There are 53 graveyards in the city of Rawalpindi, of which 31 are in the municipal area while the remaining 22 are located in the cantonment areas. Besides these small graveyards, there is only one planned graveyard located near Dhamial Village, which was completed in 1997 when the Pakistan Peoples Party (PPP) was in power. The graveyard is some 25 kilometers away from the city, making it inaccessible for most of the residents. Several people have reserved land in the graveyards in the city while the remaining residents face an acute shortage of space. In total, all of the graveyards in the city occupy about 308 acres of land, which amounts to just 1.79 per cent of the city’s total area.
Several residents from different localities of Rawalpindi told Pakistan Today that most graveyards were established by the local inhabitants and remain under the control of local ‘mohalla’ (neighbourhood) committees, and that these committees allow burial only to those who pay for the upkeep ‘mohalla’ graveyard.
Negligence on the part of the Rawalpindi Development Authority (RDA) and the Rawal Town Municipal Administration (RTMA) is one of the reasons that this problem has become so acute as neither authorities looked into this matter while developing several housing societies. Sources in the RDA told Pakistan Today that it was the responsibility of the RDA ‘high-ups’ to allocate enough land for graveyards in every residential area. Now however, said the official, the whole matter is in the hands of the provincial government, “If the government directs the local administration to work on the expansion of graveyards, the local administration would immediately start work on this project.”
Encroachments on graveyards lands due to the absence of proper boundary walls and the collusion of authorities with private builders in this regard has further aggravated the situation. There are now increasing incidents of the desecration of old graves as new graves replace them.

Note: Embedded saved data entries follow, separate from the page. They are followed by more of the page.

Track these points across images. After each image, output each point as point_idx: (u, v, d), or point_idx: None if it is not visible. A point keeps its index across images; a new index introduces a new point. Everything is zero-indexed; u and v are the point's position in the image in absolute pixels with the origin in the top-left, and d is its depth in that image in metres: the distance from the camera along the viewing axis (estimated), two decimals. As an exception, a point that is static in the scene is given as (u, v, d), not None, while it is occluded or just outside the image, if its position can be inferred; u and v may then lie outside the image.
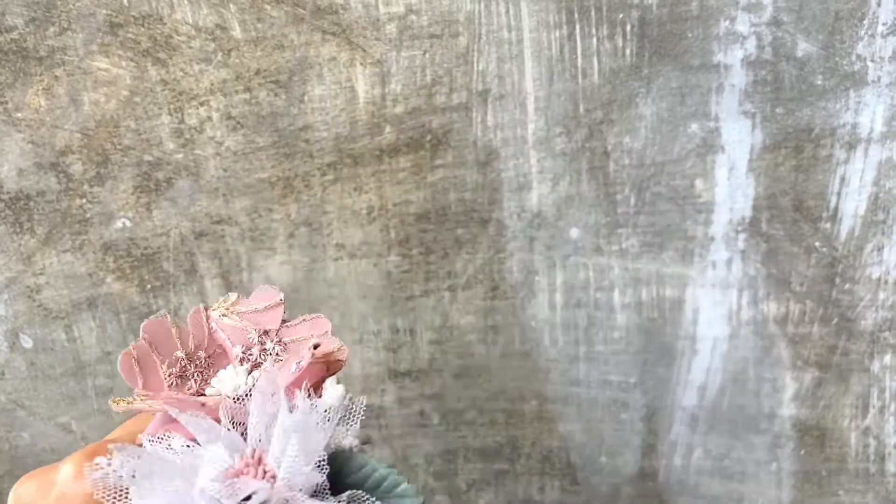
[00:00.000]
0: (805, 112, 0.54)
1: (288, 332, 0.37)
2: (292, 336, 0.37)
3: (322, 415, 0.32)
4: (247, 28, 0.53)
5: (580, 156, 0.56)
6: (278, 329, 0.37)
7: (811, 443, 0.62)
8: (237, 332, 0.37)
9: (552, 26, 0.53)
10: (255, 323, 0.37)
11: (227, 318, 0.37)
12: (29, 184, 0.56)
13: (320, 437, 0.31)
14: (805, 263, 0.57)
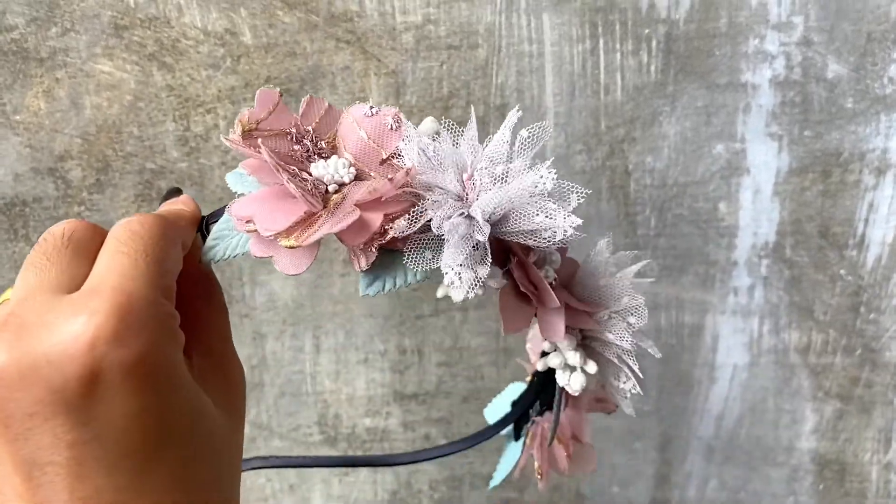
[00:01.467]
0: (834, 135, 0.52)
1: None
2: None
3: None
4: (258, 34, 0.51)
5: (600, 174, 0.54)
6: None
7: (830, 477, 0.60)
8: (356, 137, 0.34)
9: (575, 40, 0.51)
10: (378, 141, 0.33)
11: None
12: (25, 189, 0.54)
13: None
14: (829, 292, 0.55)
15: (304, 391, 0.60)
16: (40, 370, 0.24)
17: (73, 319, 0.24)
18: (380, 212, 0.30)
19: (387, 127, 0.33)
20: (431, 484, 0.63)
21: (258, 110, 0.33)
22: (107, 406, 0.24)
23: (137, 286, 0.26)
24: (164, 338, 0.26)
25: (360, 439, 0.62)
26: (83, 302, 0.25)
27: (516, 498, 0.63)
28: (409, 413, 0.61)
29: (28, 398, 0.24)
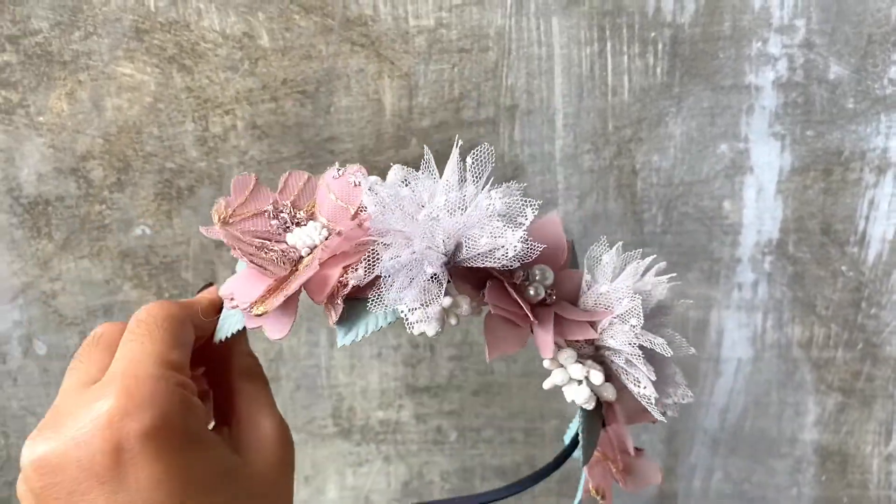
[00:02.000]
0: (835, 135, 0.53)
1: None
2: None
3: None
4: (275, 37, 0.52)
5: (608, 173, 0.55)
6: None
7: (833, 469, 0.61)
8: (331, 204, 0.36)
9: (583, 43, 0.52)
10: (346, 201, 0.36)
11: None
12: (48, 188, 0.56)
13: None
14: (831, 287, 0.57)
15: (319, 384, 0.62)
16: (71, 453, 0.28)
17: (94, 405, 0.28)
18: (339, 265, 0.32)
19: (351, 184, 0.35)
20: (443, 475, 0.65)
21: (234, 197, 0.36)
22: (133, 474, 0.28)
23: (143, 366, 0.30)
24: (175, 405, 0.29)
25: (374, 431, 0.63)
26: (100, 389, 0.29)
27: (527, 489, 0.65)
28: (421, 406, 0.62)
29: (66, 479, 0.28)
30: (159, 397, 0.29)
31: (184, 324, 0.34)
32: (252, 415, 0.35)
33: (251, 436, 0.34)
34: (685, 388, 0.34)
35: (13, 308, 0.59)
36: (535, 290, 0.33)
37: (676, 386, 0.34)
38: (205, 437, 0.30)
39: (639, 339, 0.33)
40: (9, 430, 0.62)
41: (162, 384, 0.29)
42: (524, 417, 0.62)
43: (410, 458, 0.64)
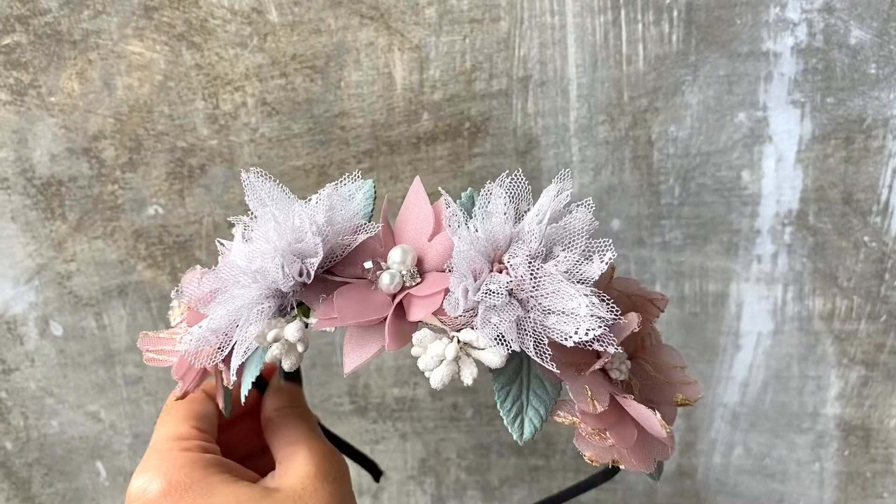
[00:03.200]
0: (857, 102, 0.52)
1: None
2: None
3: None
4: (283, 12, 0.52)
5: (623, 145, 0.54)
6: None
7: (856, 443, 0.60)
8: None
9: (597, 11, 0.51)
10: None
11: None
12: (61, 169, 0.56)
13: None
14: (853, 258, 0.55)
15: (334, 362, 0.61)
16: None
17: (132, 484, 0.35)
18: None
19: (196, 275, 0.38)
20: (459, 452, 0.64)
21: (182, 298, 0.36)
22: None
23: (158, 439, 0.37)
24: (180, 466, 0.35)
25: (390, 409, 0.63)
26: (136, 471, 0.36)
27: (543, 465, 0.64)
28: (436, 383, 0.62)
29: None
30: (165, 465, 0.35)
31: (195, 400, 0.40)
32: (286, 450, 0.38)
33: (284, 467, 0.37)
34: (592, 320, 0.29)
35: (29, 289, 0.59)
36: (389, 279, 0.32)
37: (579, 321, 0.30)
38: (217, 481, 0.35)
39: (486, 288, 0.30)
40: (27, 411, 0.63)
41: (167, 454, 0.35)
42: (541, 394, 0.61)
43: (427, 435, 0.64)
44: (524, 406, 0.31)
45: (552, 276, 0.30)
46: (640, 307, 0.34)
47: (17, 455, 0.64)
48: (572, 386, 0.31)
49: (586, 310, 0.29)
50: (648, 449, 0.32)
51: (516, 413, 0.31)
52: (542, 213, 0.31)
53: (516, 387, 0.32)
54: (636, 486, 0.64)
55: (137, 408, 0.63)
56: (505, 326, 0.29)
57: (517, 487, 0.65)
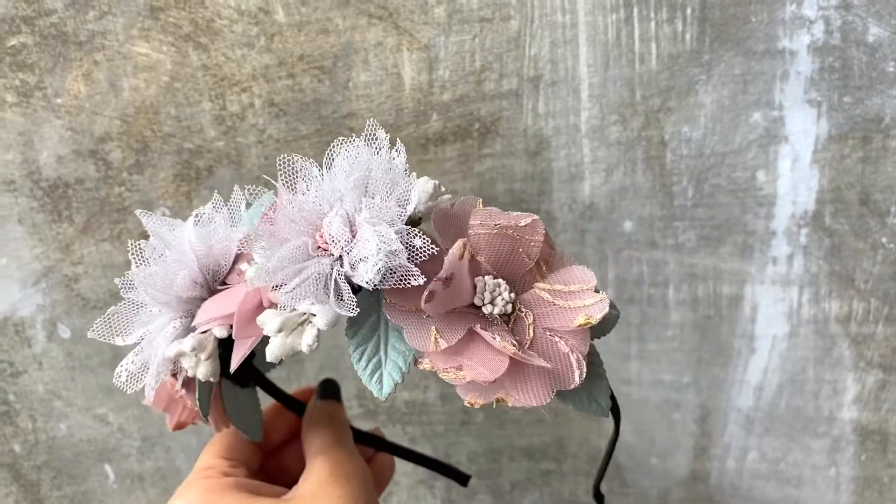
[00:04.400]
0: (875, 101, 0.51)
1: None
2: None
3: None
4: (290, 12, 0.51)
5: (636, 145, 0.53)
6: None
7: (872, 448, 0.59)
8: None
9: (608, 9, 0.50)
10: None
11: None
12: (68, 171, 0.55)
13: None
14: (870, 260, 0.54)
15: (342, 365, 0.61)
16: None
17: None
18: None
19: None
20: (470, 456, 0.64)
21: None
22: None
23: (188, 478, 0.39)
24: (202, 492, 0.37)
25: (400, 412, 0.62)
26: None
27: (554, 469, 0.63)
28: (447, 386, 0.61)
29: None
30: (188, 493, 0.37)
31: (224, 435, 0.42)
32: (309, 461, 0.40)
33: (302, 477, 0.39)
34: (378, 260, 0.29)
35: (36, 292, 0.58)
36: (254, 272, 0.32)
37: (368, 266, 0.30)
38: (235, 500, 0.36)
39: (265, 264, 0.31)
40: (36, 414, 0.62)
41: (191, 484, 0.38)
42: (552, 397, 0.61)
43: (437, 438, 0.63)
44: (383, 362, 0.31)
45: (363, 226, 0.30)
46: (517, 237, 0.33)
47: (25, 458, 0.64)
48: (417, 332, 0.30)
49: (376, 249, 0.29)
50: (537, 379, 0.31)
51: (373, 370, 0.31)
52: (352, 168, 0.31)
53: (373, 344, 0.31)
54: (650, 491, 0.63)
55: (145, 411, 0.62)
56: (305, 285, 0.30)
57: (528, 491, 0.65)
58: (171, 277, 0.34)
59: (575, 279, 0.32)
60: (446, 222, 0.32)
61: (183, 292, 0.34)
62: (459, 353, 0.30)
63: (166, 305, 0.34)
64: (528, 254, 0.32)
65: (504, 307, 0.31)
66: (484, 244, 0.31)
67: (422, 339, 0.30)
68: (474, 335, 0.31)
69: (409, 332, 0.30)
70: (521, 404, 0.31)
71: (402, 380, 0.31)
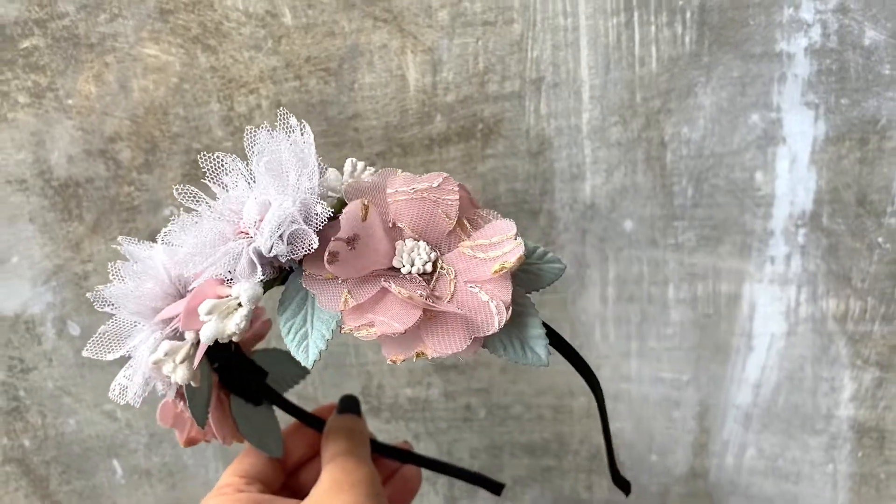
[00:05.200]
0: (871, 103, 0.52)
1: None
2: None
3: None
4: (297, 15, 0.52)
5: (636, 146, 0.54)
6: None
7: (870, 445, 0.60)
8: None
9: (609, 13, 0.51)
10: None
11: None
12: (78, 171, 0.56)
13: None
14: (867, 260, 0.55)
15: (347, 363, 0.62)
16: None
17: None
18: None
19: None
20: (472, 452, 0.65)
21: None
22: None
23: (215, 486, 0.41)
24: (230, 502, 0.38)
25: (403, 409, 0.63)
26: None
27: (555, 465, 0.64)
28: (449, 383, 0.62)
29: None
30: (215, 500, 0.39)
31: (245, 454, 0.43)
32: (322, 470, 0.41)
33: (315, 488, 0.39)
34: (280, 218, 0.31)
35: (47, 290, 0.59)
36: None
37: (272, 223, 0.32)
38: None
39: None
40: (45, 410, 0.63)
41: (208, 502, 0.39)
42: (552, 394, 0.62)
43: (440, 435, 0.64)
44: (309, 332, 0.32)
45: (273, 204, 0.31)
46: (435, 200, 0.33)
47: (35, 453, 0.65)
48: (328, 295, 0.32)
49: (275, 217, 0.31)
50: (453, 328, 0.31)
51: (300, 340, 0.32)
52: (259, 154, 0.33)
53: (300, 318, 0.33)
54: (649, 487, 0.64)
55: (153, 408, 0.63)
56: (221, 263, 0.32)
57: (529, 488, 0.65)
58: (145, 291, 0.35)
59: (496, 231, 0.33)
60: (358, 194, 0.33)
61: (156, 303, 0.35)
62: (370, 310, 0.31)
63: (145, 318, 0.36)
64: (447, 213, 0.33)
65: (423, 266, 0.32)
66: (403, 210, 0.32)
67: (332, 301, 0.31)
68: (386, 293, 0.32)
69: (320, 296, 0.32)
70: (439, 353, 0.31)
71: (325, 346, 0.32)
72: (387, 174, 0.34)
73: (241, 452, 0.43)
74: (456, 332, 0.31)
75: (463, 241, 0.33)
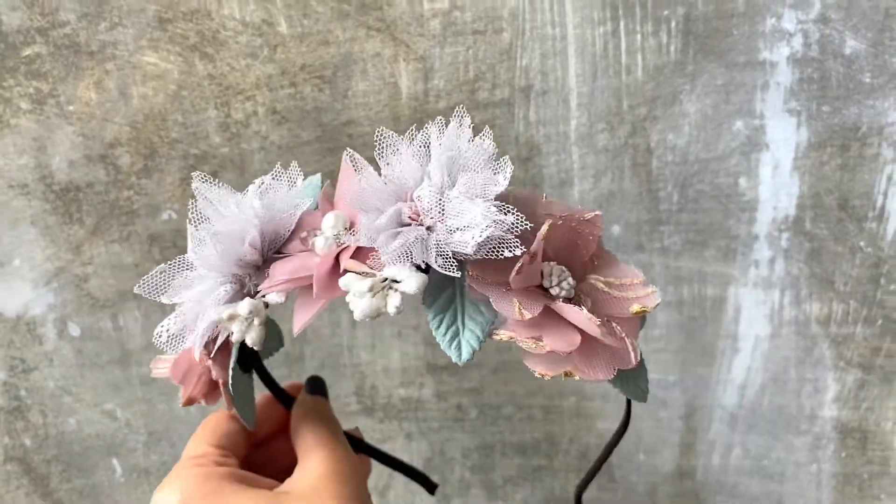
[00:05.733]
0: (852, 110, 0.53)
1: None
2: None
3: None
4: (293, 24, 0.54)
5: (623, 152, 0.56)
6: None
7: (853, 445, 0.61)
8: None
9: (596, 22, 0.53)
10: None
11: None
12: (79, 175, 0.58)
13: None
14: (849, 263, 0.57)
15: (342, 363, 0.63)
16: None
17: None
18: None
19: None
20: (464, 452, 0.66)
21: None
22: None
23: (180, 460, 0.39)
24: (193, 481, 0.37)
25: (396, 409, 0.65)
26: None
27: (546, 465, 0.66)
28: (441, 384, 0.63)
29: None
30: (181, 481, 0.37)
31: (218, 422, 0.42)
32: (303, 454, 0.40)
33: (298, 470, 0.39)
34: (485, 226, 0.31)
35: (48, 291, 0.61)
36: (322, 242, 0.34)
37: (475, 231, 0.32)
38: (230, 490, 0.37)
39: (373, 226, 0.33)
40: (46, 409, 0.65)
41: (184, 471, 0.38)
42: (542, 395, 0.63)
43: (432, 434, 0.65)
44: (460, 330, 0.33)
45: (457, 199, 0.32)
46: (578, 230, 0.35)
47: (36, 451, 0.66)
48: (501, 302, 0.32)
49: (481, 218, 0.31)
50: (603, 357, 0.33)
51: (452, 337, 0.33)
52: (444, 147, 0.33)
53: (450, 314, 0.33)
54: (637, 486, 0.65)
55: (152, 406, 0.65)
56: (404, 248, 0.32)
57: (520, 486, 0.67)
58: (233, 241, 0.34)
59: (625, 273, 0.35)
60: (520, 207, 0.35)
61: (243, 257, 0.35)
62: (538, 325, 0.33)
63: (217, 270, 0.35)
64: (586, 247, 0.35)
65: (569, 291, 0.34)
66: (554, 234, 0.34)
67: (508, 308, 0.32)
68: (550, 311, 0.33)
69: (495, 300, 0.32)
70: (588, 378, 0.33)
71: (479, 347, 0.32)
72: (534, 194, 0.36)
73: (212, 420, 0.42)
74: (605, 361, 0.33)
75: (590, 273, 0.35)
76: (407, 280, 0.32)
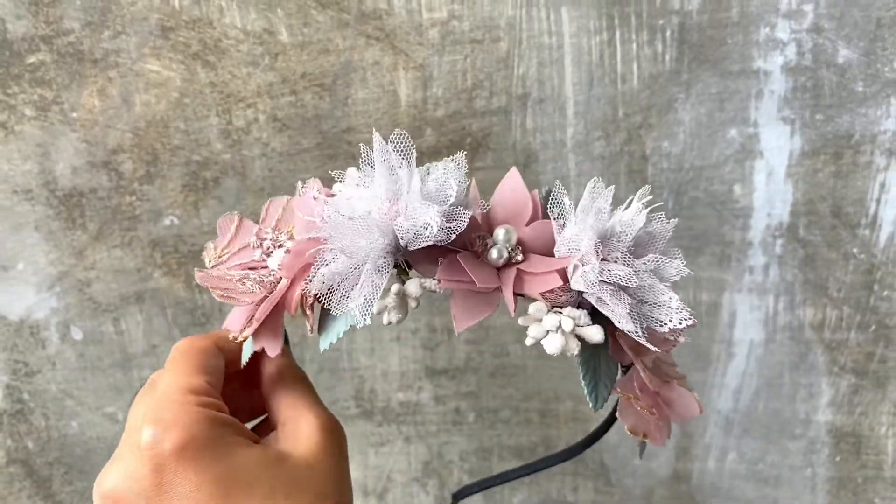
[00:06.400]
0: (845, 118, 0.54)
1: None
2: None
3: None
4: (293, 32, 0.54)
5: (619, 159, 0.56)
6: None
7: (847, 449, 0.62)
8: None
9: (592, 32, 0.54)
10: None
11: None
12: (82, 181, 0.58)
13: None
14: (843, 269, 0.57)
15: (341, 367, 0.64)
16: (124, 485, 0.32)
17: (135, 438, 0.33)
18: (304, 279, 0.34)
19: (311, 200, 0.36)
20: (462, 455, 0.66)
21: (220, 239, 0.38)
22: (176, 486, 0.32)
23: (169, 396, 0.34)
24: (197, 422, 0.33)
25: (395, 412, 0.65)
26: (141, 424, 0.33)
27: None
28: (439, 388, 0.64)
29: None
30: (182, 419, 0.32)
31: (207, 352, 0.38)
32: (290, 412, 0.38)
33: (290, 430, 0.37)
34: (683, 312, 0.34)
35: (51, 296, 0.62)
36: (497, 253, 0.34)
37: (671, 312, 0.34)
38: (233, 442, 0.34)
39: (602, 276, 0.33)
40: (49, 412, 0.65)
41: (184, 407, 0.33)
42: (539, 399, 0.64)
43: (430, 438, 0.66)
44: (598, 380, 0.35)
45: (646, 273, 0.34)
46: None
47: (38, 454, 0.67)
48: (636, 367, 0.36)
49: (677, 303, 0.33)
50: (668, 429, 0.38)
51: (594, 384, 0.35)
52: (630, 218, 0.35)
53: (594, 362, 0.35)
54: (633, 490, 0.66)
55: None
56: (624, 310, 0.33)
57: (517, 490, 0.67)
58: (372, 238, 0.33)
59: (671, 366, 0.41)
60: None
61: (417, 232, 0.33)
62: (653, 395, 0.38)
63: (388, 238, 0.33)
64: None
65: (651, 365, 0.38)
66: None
67: (642, 375, 0.36)
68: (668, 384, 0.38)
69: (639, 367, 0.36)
70: (656, 443, 0.38)
71: (607, 399, 0.35)
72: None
73: (196, 346, 0.38)
74: (667, 433, 0.39)
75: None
76: (594, 330, 0.33)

An RTMA spokesman Tahir Mehmood Khan told Pakistan Today that it was actually the responsibility of the local administration to provide land for graveyards but as land was not available now, the local administration ‘couldn’t do anything’. He added that the RDA had been approving the plans of housing societies and ensuring that there is land for graveyards in them. He ruled out the impression that there was any fault in the planning of the city.
However, the RTMA spokesman believed that the provincial government should look into the matter. He suggested that the adjoining areas of the twin cities, I.J Principal Road and Shakrial, have greenbelts which could be converted into graveyards. “If the provincial government financially assists the administration, we can even buy the land from the Capital Development Authority (CDA) for a graveyard,” the spokesman said, adding that neither the greenbelts nor ‘any green image’ would be affected by the allocation of the land for the graveyard.